Using the Alation service account, run a query in Hive Beeline. It will give you the actual error. If it is a permissions error, grant sufficient permissions. If the connection fails even after permissions are granted, add the following JDBC parameter to the URI: hive.execution.engine=tez;

Example: hive2://ip-10-13-54-231.alation-test.com:8443/;hive.execution.engine=tez;ssl=true;transportMode=http;httpPath=gateway/default/hive

Metadata Extraction

You can configure metadata extraction (MDE) for an OCF data source on the Metadata Extraction tab of the Settings page. Refer to Configure Metadata Extraction for OCF Data Sources for information about the available configuration options.

Sampling and Profiling

Sampling and profiling is supported. For details, see Configure Sampling and Profiling for OCF Data Sources.

Compose

For details about configuring the Compose tab of the Settings, refer to Configure Compose for OCF Data Sources.

Query Log Ingestion

On the Query Log Ingestion tab of the Settings page, you can perform QLI manually on demand or schedule it. The QLI pipeline goes through the Hive API and uses the Hive client configuration files uploaded on the General Settings tab. No additional configuration is required for QLI on the Query Log Ingestion tab.

Automated and Manual QLI

You can either perform QLI manually on demand or enable automated QLI:

  1. To perform manual QLI, under the Automated and Manual Query Log Ingestion section of the Query Log Ingestion tab, ensure that the Enable Automated Query Log Ingestion toggle is disabled.

    Note

    Metadata extraction must be completed first before running QLI.
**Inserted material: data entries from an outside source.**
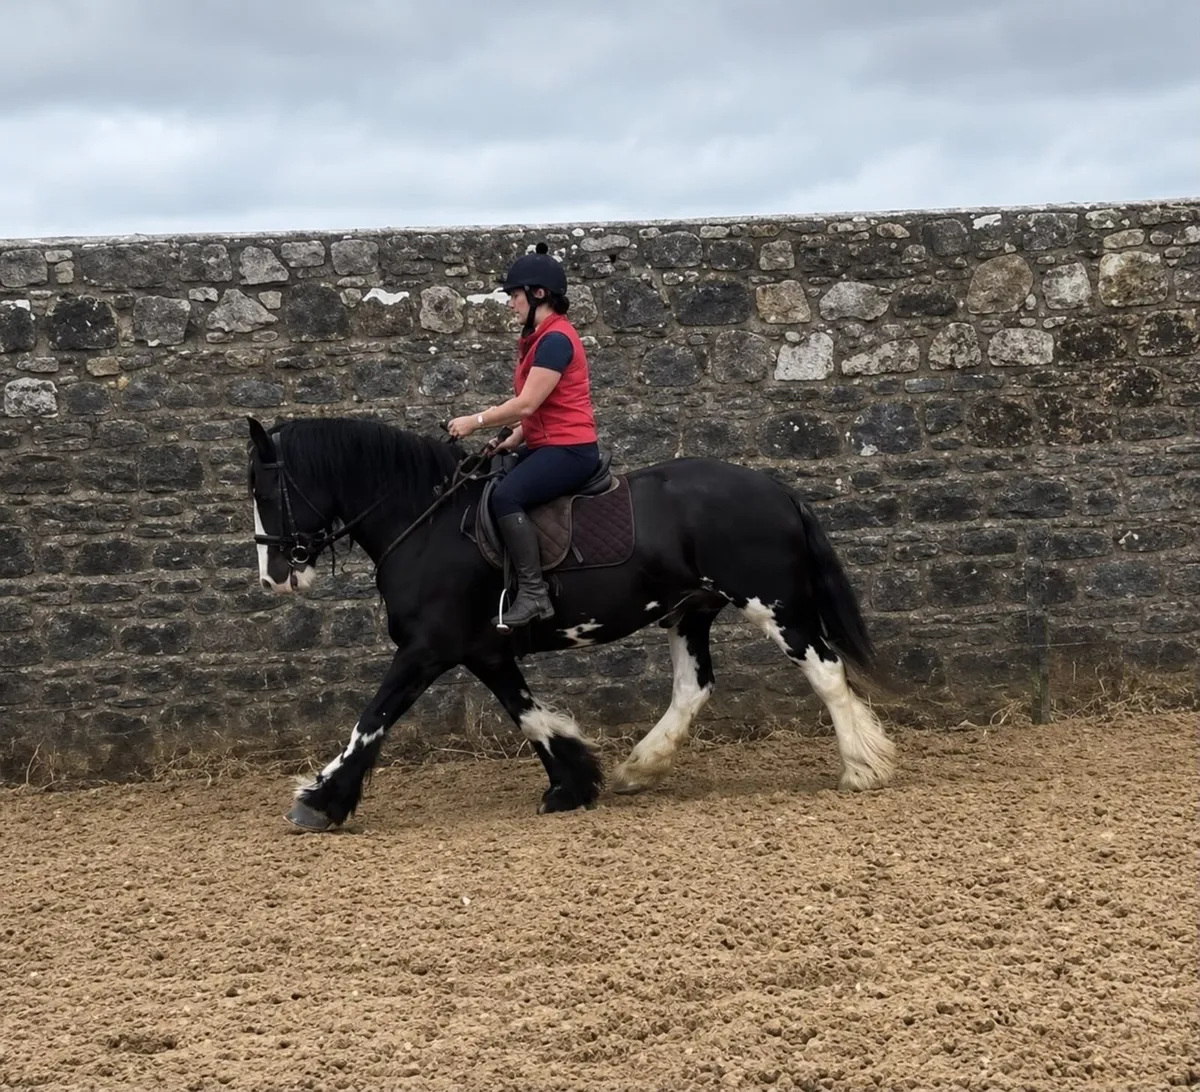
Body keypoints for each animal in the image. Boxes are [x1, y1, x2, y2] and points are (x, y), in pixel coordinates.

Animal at [246, 415, 897, 830]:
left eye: (267, 491)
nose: (275, 577)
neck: (427, 522)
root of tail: (777, 489)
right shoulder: (484, 650)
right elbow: (528, 714)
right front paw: (573, 782)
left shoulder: (427, 648)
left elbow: (373, 719)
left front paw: (320, 801)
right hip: (691, 612)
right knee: (694, 688)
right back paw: (641, 766)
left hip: (772, 605)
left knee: (826, 670)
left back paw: (862, 767)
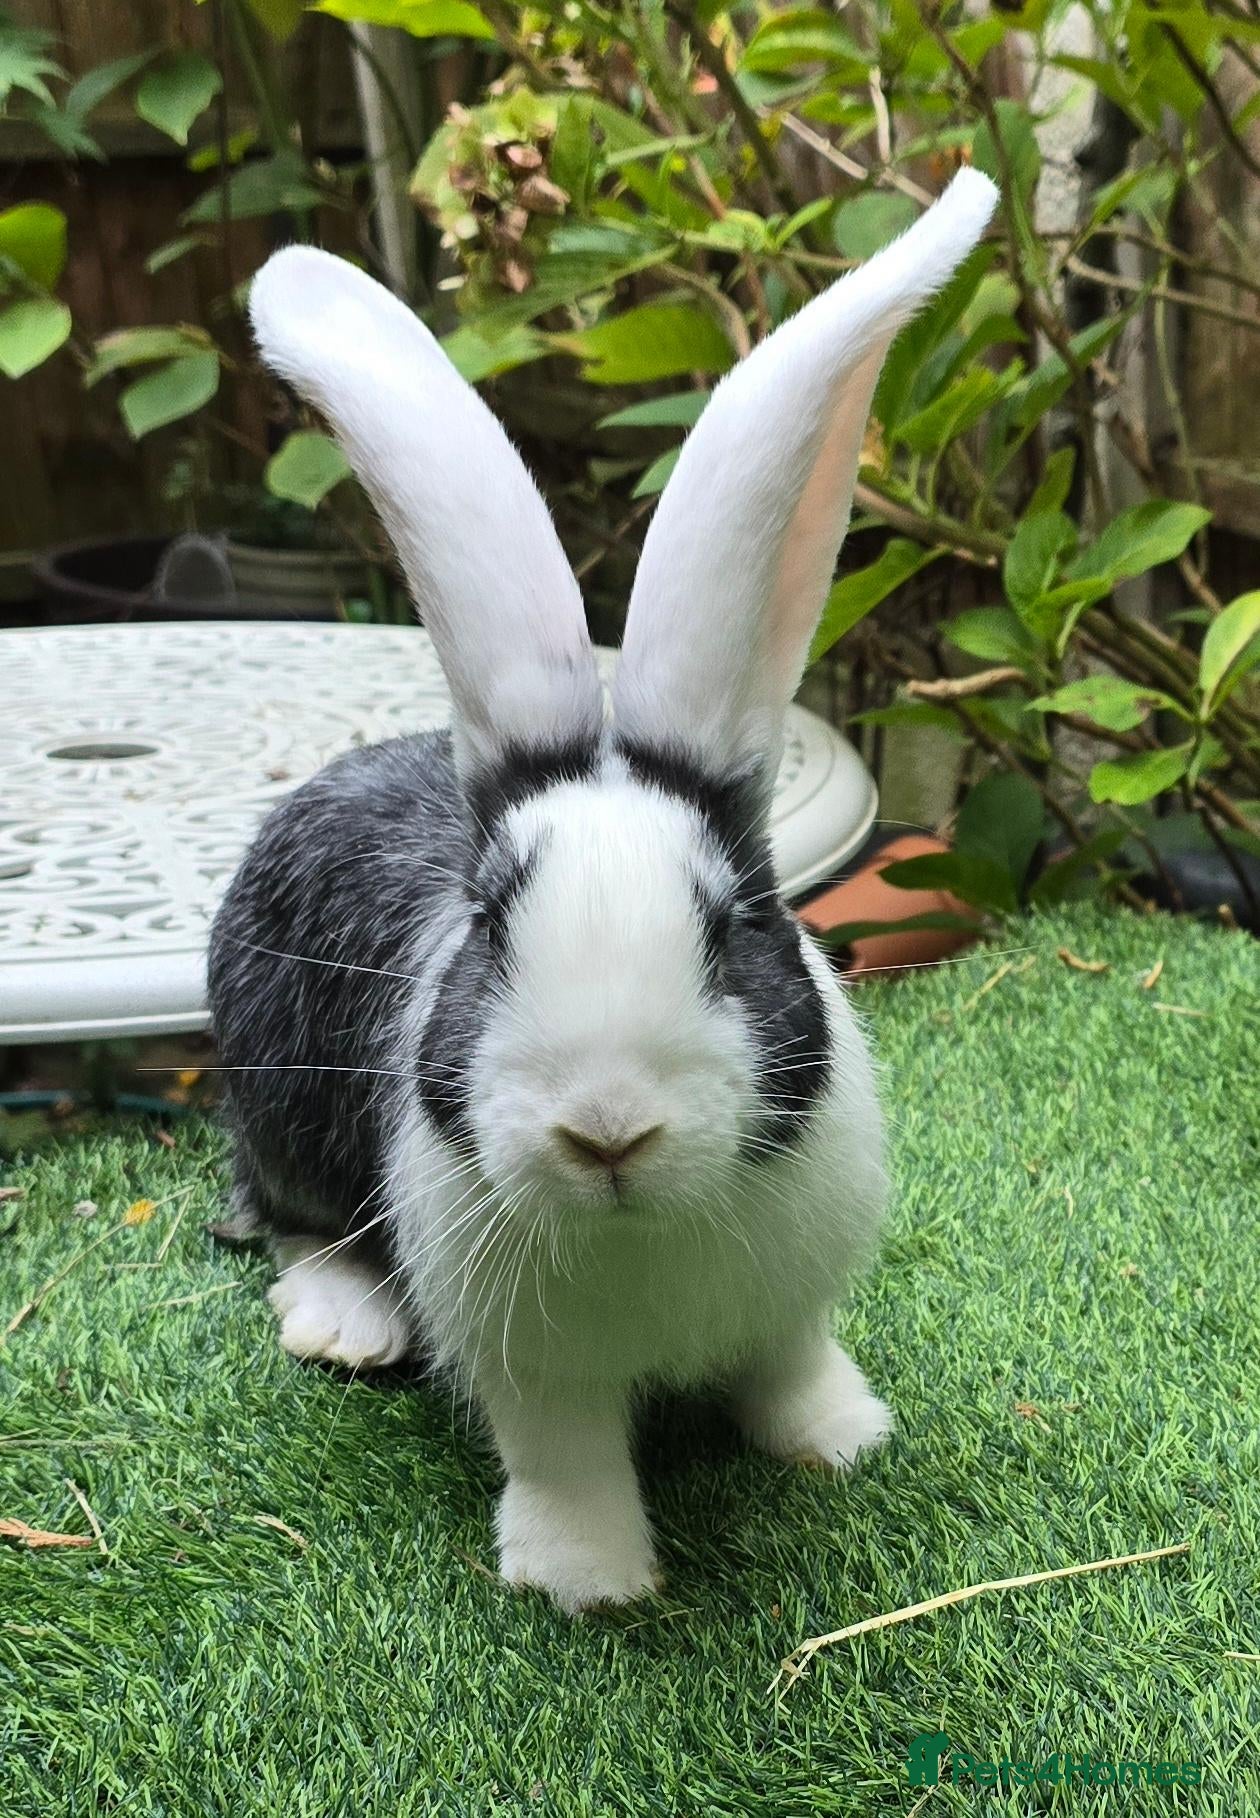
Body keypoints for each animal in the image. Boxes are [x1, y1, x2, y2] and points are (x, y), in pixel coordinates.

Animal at [207, 168, 998, 1613]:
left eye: (735, 923)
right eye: (489, 925)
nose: (608, 1130)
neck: (646, 1233)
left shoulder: (794, 1302)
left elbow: (791, 1366)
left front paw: (841, 1443)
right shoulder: (532, 1366)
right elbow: (565, 1452)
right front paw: (588, 1580)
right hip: (278, 1104)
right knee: (289, 1217)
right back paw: (346, 1325)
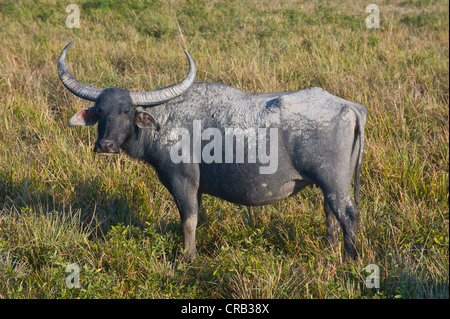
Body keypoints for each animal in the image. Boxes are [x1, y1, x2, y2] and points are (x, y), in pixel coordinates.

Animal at [57, 40, 366, 260]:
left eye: (125, 111)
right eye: (100, 110)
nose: (105, 145)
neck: (166, 121)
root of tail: (349, 106)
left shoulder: (182, 182)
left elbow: (188, 220)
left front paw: (187, 257)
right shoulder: (198, 189)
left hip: (334, 182)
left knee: (348, 214)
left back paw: (350, 258)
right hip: (328, 186)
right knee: (331, 217)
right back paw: (330, 253)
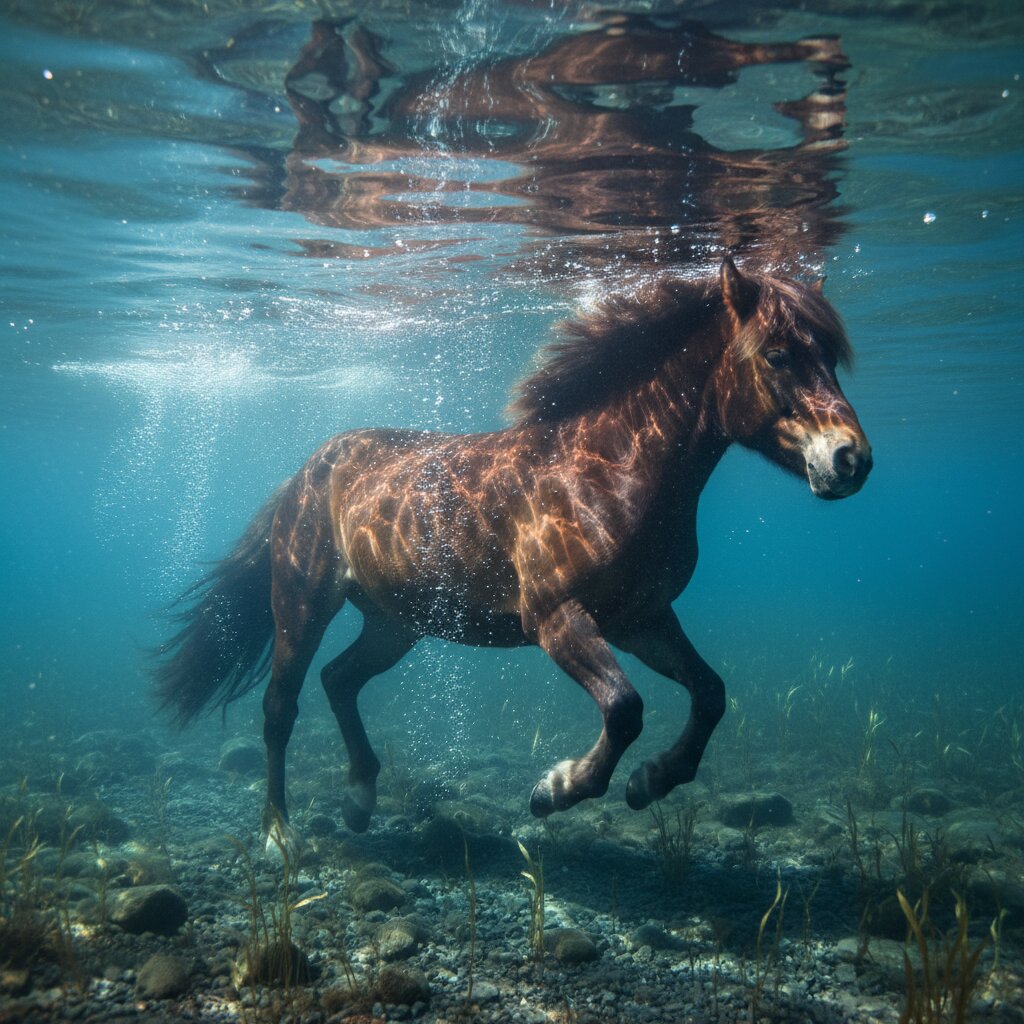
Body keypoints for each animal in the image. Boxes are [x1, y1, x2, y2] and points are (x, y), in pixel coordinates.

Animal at [156, 258, 871, 849]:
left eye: (831, 357)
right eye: (777, 355)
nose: (851, 460)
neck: (611, 472)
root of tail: (305, 471)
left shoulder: (642, 619)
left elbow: (711, 693)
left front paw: (650, 781)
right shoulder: (556, 619)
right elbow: (624, 708)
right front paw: (557, 788)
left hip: (397, 623)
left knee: (340, 679)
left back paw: (360, 800)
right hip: (303, 603)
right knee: (281, 708)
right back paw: (280, 834)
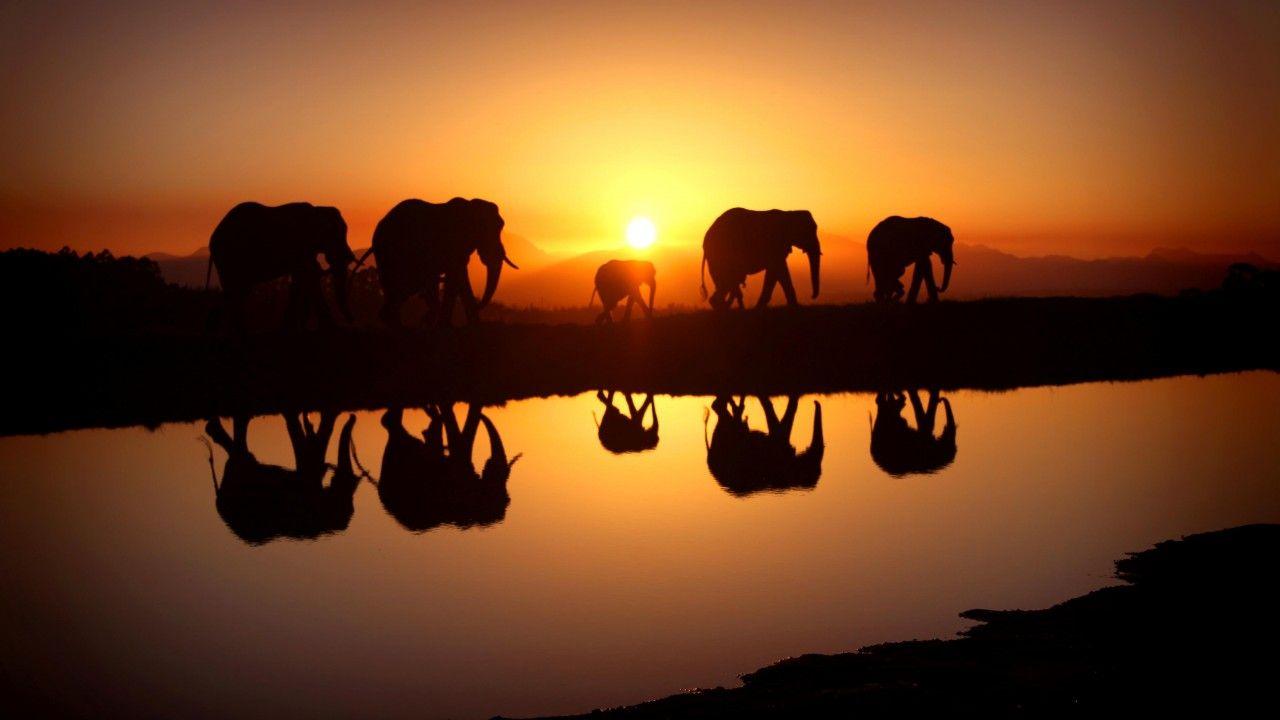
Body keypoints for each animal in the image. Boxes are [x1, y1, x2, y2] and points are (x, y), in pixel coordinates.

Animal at [206, 202, 355, 331]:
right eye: (337, 235)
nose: (352, 321)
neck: (318, 210)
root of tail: (212, 239)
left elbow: (301, 278)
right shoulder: (301, 245)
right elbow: (308, 275)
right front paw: (332, 328)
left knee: (235, 294)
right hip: (230, 258)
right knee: (234, 292)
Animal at [362, 198, 517, 326]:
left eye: (501, 226)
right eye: (485, 229)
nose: (478, 305)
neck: (470, 206)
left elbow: (458, 278)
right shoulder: (453, 243)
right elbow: (457, 275)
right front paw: (445, 325)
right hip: (391, 254)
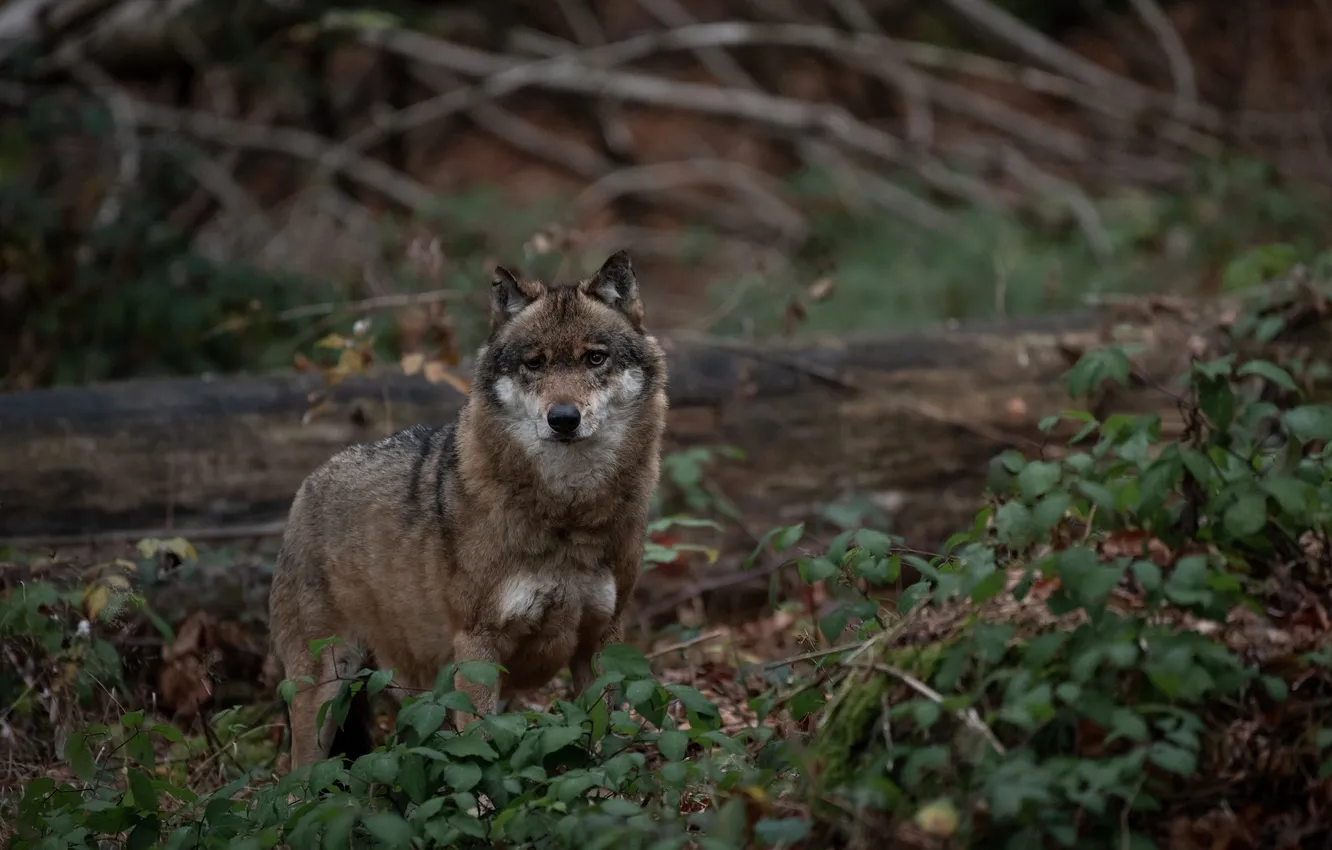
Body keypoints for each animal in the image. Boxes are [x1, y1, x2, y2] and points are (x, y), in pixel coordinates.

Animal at [267, 250, 668, 770]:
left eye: (594, 358)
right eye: (534, 363)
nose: (562, 419)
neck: (567, 512)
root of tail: (308, 484)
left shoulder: (602, 640)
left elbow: (600, 740)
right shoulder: (477, 646)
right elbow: (479, 749)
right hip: (326, 689)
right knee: (299, 777)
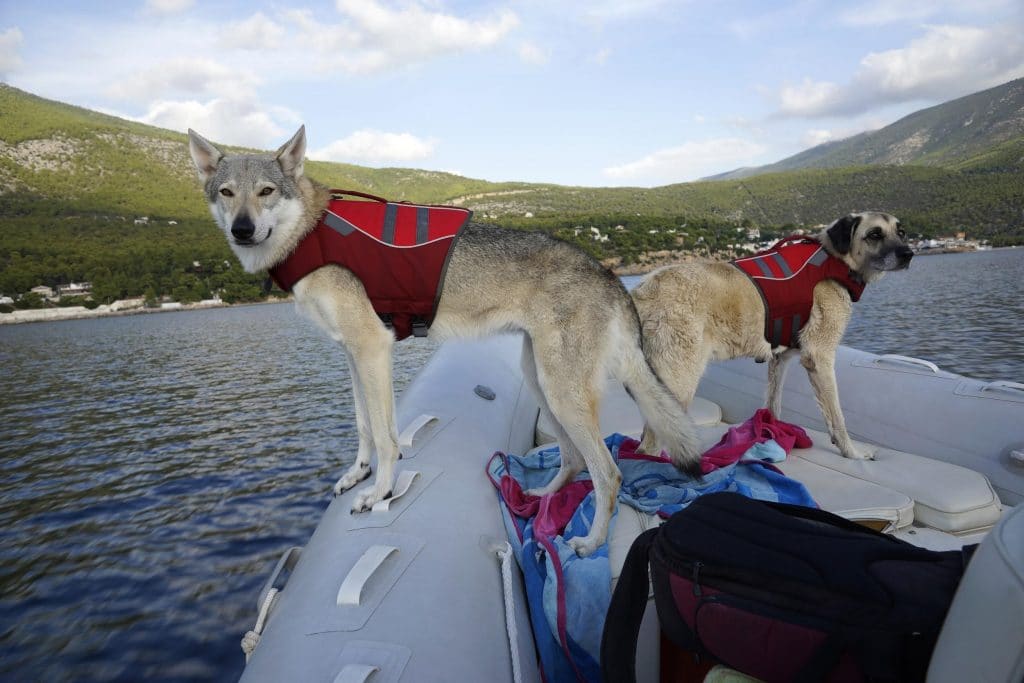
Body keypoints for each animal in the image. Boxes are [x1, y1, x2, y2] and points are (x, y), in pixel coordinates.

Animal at [188, 126, 700, 557]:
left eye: (266, 191)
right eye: (227, 193)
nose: (242, 229)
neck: (309, 233)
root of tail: (609, 274)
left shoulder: (372, 349)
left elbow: (386, 437)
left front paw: (379, 492)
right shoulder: (351, 354)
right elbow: (363, 426)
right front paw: (357, 475)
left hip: (562, 392)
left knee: (608, 473)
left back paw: (589, 543)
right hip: (542, 382)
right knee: (574, 460)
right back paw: (538, 503)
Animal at [630, 210, 913, 462]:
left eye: (901, 232)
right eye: (874, 234)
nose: (908, 254)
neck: (836, 260)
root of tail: (641, 292)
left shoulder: (780, 360)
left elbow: (773, 405)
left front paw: (771, 434)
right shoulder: (820, 357)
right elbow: (837, 416)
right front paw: (852, 453)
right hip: (679, 380)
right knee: (648, 447)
  2. Click Preview to get a sample of the query history data to be ingested.

  3. Click the Import button to perform QLI on demand.

  4. To schedule QLI, enable the Enable Automated Query Log Ingestion toggle.

  5. Set a schedule under Automated Query Log Ingestion Time by specifying values in the week, day, and time fields. The next QLI job will run on the schedule you have specified.

    Note

    The hourly schedule for automated QLI is not supported.

Troubleshooting

Refer to Troubleshooting for information about logs.